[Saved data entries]
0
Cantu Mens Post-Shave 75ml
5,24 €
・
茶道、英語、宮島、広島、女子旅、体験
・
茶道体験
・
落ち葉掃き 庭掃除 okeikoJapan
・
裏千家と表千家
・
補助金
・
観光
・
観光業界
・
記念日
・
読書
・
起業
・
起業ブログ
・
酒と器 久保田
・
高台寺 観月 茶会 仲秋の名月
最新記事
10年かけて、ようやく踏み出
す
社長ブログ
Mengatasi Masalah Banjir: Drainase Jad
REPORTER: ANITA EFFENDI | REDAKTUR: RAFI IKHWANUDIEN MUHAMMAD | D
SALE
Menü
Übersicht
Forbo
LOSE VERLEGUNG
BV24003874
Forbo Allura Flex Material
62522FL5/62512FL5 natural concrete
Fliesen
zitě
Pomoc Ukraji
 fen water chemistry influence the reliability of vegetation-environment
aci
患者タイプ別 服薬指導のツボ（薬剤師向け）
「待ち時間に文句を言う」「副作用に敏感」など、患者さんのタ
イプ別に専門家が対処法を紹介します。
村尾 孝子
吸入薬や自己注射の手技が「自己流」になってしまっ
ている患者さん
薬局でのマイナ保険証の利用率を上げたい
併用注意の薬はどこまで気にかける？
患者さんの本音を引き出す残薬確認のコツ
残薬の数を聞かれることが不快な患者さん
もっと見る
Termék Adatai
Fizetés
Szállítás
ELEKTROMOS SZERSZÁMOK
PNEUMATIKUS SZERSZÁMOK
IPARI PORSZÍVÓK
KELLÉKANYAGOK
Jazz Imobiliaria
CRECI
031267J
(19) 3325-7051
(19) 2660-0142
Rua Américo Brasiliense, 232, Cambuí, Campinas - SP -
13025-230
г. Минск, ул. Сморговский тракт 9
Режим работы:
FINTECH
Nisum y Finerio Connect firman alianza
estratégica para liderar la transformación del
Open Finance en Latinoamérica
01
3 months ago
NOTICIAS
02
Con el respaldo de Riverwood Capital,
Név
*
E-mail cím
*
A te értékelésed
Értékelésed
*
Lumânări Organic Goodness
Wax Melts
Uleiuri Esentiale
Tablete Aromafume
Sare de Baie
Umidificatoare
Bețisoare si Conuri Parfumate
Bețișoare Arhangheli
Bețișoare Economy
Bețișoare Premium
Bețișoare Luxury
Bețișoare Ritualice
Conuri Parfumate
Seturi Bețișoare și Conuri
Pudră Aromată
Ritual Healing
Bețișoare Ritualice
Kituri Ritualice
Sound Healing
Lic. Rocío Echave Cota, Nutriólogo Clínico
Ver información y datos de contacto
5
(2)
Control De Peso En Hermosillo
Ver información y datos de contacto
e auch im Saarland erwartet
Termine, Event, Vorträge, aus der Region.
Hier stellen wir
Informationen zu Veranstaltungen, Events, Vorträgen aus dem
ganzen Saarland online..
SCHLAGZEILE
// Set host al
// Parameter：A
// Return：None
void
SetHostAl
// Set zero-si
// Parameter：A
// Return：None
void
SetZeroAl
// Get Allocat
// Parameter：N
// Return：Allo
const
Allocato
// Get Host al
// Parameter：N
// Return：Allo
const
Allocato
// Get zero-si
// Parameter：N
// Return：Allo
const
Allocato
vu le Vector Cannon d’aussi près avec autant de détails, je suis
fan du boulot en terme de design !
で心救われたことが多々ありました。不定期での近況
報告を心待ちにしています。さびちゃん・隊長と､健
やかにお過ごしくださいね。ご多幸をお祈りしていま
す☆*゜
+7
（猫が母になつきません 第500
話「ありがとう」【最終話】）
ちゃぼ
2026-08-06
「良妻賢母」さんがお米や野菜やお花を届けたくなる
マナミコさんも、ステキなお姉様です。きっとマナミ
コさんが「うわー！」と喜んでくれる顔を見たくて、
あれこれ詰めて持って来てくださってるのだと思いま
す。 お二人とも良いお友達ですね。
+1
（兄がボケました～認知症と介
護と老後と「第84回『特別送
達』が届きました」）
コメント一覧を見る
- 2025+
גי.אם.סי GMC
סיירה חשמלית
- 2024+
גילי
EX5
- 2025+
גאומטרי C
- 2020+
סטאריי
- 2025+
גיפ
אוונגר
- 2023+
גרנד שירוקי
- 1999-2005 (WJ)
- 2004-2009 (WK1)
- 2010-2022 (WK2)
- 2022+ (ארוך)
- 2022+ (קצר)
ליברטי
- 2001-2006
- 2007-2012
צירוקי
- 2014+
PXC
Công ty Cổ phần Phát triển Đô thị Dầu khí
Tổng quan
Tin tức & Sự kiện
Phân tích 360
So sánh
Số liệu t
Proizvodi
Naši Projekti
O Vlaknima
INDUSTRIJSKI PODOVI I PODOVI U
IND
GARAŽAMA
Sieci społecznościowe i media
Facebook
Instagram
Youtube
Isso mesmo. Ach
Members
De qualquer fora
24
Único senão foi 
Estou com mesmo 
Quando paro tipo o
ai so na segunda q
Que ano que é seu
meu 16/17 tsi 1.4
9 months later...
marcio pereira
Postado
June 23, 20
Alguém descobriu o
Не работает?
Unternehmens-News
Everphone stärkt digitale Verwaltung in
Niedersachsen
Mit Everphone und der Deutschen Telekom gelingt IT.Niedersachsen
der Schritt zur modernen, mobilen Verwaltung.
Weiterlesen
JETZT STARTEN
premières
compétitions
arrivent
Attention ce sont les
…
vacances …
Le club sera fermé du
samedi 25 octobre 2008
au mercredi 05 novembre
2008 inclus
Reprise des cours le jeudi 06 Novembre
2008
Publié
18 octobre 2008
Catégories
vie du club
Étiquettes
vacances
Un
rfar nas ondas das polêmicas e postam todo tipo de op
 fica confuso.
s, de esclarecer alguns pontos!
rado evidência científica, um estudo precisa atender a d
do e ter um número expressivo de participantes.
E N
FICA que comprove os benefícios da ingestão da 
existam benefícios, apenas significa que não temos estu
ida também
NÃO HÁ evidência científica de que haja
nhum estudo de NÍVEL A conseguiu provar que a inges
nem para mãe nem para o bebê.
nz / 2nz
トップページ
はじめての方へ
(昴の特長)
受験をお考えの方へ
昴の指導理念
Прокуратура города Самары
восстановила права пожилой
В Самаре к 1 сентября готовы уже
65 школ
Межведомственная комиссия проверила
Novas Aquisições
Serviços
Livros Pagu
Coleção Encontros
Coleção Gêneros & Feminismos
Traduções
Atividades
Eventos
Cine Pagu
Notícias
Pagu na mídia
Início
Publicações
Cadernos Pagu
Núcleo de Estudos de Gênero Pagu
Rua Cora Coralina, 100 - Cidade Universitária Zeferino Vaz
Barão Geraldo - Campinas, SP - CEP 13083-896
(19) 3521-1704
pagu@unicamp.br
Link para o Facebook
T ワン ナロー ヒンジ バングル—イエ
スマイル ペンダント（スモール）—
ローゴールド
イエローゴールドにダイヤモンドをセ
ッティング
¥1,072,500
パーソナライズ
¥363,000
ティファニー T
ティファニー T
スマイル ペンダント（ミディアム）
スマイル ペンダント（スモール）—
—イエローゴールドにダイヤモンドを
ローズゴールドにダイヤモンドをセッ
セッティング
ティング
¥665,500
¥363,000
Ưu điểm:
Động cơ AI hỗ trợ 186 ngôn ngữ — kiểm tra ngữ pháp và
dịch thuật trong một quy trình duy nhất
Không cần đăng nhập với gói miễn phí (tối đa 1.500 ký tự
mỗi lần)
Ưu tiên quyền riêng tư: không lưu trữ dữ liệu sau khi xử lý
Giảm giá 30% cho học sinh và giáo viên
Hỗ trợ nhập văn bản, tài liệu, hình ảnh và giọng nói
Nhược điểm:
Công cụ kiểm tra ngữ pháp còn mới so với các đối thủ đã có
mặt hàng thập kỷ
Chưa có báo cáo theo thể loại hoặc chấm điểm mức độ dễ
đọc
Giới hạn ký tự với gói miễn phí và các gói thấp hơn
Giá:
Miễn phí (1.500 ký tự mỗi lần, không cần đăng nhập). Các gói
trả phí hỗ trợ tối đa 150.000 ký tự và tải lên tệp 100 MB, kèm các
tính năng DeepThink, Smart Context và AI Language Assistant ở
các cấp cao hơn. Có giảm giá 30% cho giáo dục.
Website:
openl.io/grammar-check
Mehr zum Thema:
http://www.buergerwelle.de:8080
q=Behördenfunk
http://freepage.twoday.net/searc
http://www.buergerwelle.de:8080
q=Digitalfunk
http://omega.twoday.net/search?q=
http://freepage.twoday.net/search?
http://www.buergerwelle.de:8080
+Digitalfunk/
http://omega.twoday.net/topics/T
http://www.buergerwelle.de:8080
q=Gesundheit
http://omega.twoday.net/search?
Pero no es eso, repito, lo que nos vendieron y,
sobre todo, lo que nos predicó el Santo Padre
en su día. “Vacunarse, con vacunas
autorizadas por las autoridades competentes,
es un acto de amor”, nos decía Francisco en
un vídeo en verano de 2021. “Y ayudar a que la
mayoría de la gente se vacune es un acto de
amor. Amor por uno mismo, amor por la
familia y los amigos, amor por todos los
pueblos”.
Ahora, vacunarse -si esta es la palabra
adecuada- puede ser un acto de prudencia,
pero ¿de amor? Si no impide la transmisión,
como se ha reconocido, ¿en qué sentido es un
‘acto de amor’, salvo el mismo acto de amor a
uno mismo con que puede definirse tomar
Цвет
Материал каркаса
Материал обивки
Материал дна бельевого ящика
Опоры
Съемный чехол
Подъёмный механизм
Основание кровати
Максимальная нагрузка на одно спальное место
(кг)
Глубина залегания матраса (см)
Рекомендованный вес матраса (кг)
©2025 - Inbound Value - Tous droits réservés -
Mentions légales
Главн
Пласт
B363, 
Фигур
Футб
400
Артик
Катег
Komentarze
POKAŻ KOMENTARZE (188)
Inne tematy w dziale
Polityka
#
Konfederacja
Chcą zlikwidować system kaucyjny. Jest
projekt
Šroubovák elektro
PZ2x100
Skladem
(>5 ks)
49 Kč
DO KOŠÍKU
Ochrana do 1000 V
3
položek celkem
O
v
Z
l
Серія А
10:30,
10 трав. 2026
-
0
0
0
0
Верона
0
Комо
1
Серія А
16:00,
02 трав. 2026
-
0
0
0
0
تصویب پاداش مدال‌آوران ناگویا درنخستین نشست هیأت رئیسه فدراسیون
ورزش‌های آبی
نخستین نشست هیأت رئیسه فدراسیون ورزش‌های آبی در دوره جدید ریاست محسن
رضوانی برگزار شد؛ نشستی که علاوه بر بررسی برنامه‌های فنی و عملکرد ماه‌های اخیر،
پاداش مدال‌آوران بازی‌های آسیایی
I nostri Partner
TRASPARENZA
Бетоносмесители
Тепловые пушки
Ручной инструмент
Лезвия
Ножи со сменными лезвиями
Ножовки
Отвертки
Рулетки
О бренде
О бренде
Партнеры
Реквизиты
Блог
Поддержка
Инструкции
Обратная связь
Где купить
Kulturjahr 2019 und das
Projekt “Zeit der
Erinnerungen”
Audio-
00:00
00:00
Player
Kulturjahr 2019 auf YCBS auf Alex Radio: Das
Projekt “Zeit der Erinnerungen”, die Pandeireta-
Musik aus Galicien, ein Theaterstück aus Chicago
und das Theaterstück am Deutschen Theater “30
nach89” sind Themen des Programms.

DIRECTIVE ▸ Beginning with the first line above, could you copy every line exactly, up to and including the one with "Nisum y Finerio Connect firman alianza"?

EXERCISE OUTPUT ▸
0
Cantu Mens Post-Shave 75ml
5,24 €
・
茶道、英語、宮島、広島、女子旅、体験
・
茶道体験
・
落ち葉掃き 庭掃除 okeikoJapan
・
裏千家と表千家
・
補助金
・
観光
・
観光業界
・
記念日
・
読書
・
起業
・
起業ブログ
・
酒と器 久保田
・
高台寺 観月 茶会 仲秋の名月
最新記事
10年かけて、ようやく踏み出
す
社長ブログ
Mengatasi Masalah Banjir: Drainase Jad
REPORTER: ANITA EFFENDI | REDAKTUR: RAFI IKHWANUDIEN MUHAMMAD | D
SALE
Menü
Übersicht
Forbo
LOSE VERLEGUNG
BV24003874
Forbo Allura Flex Material
62522FL5/62512FL5 natural concrete
Fliesen
zitě
Pomoc Ukraji
 fen water chemistry influence the reliability of vegetation-environment
aci
患者タイプ別 服薬指導のツボ（薬剤師向け）
「待ち時間に文句を言う」「副作用に敏感」など、患者さんのタ
イプ別に専門家が対処法を紹介します。
村尾 孝子
吸入薬や自己注射の手技が「自己流」になってしまっ
ている患者さん
薬局でのマイナ保険証の利用率を上げたい
併用注意の薬はどこまで気にかける？
患者さんの本音を引き出す残薬確認のコツ
残薬の数を聞かれることが不快な患者さん
もっと見る
Termék Adatai
Fizetés
Szállítás
ELEKTROMOS SZERSZÁMOK
PNEUMATIKUS SZERSZÁMOK
IPARI PORSZÍVÓK
KELLÉKANYAGOK
Jazz Imobiliaria
CRECI
031267J
(19) 3325-7051
(19) 2660-0142
Rua Américo Brasiliense, 232, Cambuí, Campinas - SP -
13025-230
г. Минск, ул. Сморговский тракт 9
Режим работы:
FINTECH
Nisum y Finerio Connect firman alianza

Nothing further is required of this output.